*** Begin section ***
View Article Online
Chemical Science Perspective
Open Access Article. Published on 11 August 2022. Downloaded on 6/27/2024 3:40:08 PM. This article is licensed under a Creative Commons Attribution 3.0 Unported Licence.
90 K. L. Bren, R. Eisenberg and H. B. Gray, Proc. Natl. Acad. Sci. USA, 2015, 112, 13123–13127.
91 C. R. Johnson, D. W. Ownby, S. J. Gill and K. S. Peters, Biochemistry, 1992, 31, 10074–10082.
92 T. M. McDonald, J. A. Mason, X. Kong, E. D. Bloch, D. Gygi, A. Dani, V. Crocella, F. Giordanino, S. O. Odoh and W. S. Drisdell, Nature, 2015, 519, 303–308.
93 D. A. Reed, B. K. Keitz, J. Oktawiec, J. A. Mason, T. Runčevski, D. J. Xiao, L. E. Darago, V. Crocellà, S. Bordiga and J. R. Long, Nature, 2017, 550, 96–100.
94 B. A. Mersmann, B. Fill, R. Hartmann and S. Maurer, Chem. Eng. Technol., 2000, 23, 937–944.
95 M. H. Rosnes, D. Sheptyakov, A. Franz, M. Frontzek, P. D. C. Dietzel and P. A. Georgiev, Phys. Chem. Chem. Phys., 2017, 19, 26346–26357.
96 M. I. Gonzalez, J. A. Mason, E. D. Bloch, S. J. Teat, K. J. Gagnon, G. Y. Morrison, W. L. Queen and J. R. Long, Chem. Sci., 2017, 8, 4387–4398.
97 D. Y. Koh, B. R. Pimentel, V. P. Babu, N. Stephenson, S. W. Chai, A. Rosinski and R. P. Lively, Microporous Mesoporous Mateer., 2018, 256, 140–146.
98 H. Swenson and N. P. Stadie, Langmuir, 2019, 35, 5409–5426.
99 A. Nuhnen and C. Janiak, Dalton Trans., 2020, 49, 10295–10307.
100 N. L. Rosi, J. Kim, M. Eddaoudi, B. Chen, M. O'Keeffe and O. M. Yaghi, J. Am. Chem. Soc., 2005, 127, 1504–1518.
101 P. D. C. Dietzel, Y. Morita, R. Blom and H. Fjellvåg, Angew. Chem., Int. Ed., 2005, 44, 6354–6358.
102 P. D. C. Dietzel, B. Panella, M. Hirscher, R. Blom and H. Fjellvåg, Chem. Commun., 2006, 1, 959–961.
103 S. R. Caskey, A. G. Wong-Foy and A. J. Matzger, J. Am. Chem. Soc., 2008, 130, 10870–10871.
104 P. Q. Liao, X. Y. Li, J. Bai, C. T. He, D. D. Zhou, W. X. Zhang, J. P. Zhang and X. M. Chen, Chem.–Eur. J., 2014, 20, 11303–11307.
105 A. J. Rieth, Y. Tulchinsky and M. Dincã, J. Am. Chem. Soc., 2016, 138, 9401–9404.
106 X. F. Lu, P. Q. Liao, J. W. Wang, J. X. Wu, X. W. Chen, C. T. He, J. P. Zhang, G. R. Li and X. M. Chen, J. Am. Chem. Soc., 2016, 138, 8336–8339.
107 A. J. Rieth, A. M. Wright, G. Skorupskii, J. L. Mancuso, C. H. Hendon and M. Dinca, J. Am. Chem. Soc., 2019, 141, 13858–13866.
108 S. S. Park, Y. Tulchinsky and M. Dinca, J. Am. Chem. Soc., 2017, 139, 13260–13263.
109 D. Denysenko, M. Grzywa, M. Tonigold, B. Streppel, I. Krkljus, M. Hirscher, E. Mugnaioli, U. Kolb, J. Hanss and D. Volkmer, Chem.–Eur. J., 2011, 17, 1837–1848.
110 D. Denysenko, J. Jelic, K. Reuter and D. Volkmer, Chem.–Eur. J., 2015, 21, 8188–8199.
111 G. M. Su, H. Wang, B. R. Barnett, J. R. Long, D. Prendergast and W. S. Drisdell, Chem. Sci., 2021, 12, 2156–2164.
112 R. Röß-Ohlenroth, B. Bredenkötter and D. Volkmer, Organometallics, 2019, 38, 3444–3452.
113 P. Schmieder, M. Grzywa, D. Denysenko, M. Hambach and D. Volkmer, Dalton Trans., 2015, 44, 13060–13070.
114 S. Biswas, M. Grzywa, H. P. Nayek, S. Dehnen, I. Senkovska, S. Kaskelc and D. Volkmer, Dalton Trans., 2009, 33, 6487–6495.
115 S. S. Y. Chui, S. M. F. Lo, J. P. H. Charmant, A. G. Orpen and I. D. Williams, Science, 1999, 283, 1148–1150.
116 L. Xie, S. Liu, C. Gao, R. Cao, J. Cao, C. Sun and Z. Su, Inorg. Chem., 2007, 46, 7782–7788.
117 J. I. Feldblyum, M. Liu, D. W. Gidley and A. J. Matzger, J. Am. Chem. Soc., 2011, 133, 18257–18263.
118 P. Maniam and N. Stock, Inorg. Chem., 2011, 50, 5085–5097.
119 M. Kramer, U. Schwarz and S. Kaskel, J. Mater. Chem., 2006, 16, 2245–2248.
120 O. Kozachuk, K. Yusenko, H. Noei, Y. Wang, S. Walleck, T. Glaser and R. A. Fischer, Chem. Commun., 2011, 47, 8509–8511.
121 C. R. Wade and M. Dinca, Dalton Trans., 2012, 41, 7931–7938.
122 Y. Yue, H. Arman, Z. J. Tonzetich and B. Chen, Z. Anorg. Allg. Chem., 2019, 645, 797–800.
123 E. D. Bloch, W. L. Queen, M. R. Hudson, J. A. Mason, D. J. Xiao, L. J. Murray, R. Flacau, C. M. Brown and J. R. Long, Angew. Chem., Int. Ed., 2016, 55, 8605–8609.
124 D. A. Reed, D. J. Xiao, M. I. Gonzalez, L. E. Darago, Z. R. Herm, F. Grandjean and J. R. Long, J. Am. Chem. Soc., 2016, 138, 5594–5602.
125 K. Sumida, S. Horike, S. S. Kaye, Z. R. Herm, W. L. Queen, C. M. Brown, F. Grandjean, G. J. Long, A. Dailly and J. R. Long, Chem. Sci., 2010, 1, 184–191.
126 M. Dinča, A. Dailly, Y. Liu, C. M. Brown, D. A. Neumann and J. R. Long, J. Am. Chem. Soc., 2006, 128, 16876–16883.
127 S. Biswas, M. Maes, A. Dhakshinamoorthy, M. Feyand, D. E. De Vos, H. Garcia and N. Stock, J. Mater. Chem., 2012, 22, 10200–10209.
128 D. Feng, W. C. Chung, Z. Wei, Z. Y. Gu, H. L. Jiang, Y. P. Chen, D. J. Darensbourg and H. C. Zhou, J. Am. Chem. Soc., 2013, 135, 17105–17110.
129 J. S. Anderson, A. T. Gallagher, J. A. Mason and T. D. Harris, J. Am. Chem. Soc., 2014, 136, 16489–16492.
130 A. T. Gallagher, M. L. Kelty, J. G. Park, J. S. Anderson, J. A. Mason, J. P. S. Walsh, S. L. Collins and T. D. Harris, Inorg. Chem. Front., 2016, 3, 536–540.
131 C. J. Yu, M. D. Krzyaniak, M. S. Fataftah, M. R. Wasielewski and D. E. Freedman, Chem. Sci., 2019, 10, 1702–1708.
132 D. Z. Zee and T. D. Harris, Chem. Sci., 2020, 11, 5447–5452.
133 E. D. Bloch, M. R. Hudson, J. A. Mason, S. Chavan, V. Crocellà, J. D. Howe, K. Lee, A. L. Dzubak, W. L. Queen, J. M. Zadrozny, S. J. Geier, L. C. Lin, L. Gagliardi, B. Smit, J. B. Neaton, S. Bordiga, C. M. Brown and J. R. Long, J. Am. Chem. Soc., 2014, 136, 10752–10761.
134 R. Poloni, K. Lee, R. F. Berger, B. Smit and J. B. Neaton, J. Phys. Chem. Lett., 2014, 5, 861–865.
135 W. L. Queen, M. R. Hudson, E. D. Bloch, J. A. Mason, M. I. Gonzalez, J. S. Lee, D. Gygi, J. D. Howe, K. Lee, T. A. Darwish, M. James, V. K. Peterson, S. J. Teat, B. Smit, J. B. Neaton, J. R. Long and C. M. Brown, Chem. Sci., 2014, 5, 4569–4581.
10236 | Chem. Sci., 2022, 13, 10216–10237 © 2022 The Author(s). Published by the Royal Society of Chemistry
*** End section ***
Using the records above, write out exactly the lines between the one holding "99 A. Nuhnen" and the one holding "103 S. R. Caskey, A.", inclusive; leave everything else out.

Answer to the exercise:
99 A. Nuhnen and C. Janiak, Dalton Trans., 2020, 49, 10295–10307.
100 N. L. Rosi, J. Kim, M. Eddaoudi, B. Chen, M. O'Keeffe and O. M. Yaghi, J. Am. Chem. Soc., 2005, 127, 1504–1518.
101 P. D. C. Dietzel, Y. Morita, R. Blom and H. Fjellvåg, Angew. Chem., Int. Ed., 2005, 44, 6354–6358.
102 P. D. C. Dietzel, B. Panella, M. Hirscher, R. Blom and H. Fjellvåg, Chem. Commun., 2006, 1, 959–961.
103 S. R. Caskey, A. G. Wong-Foy and A. J. Matzger, J. Am. Chem. Soc., 2008, 130, 10870–10871.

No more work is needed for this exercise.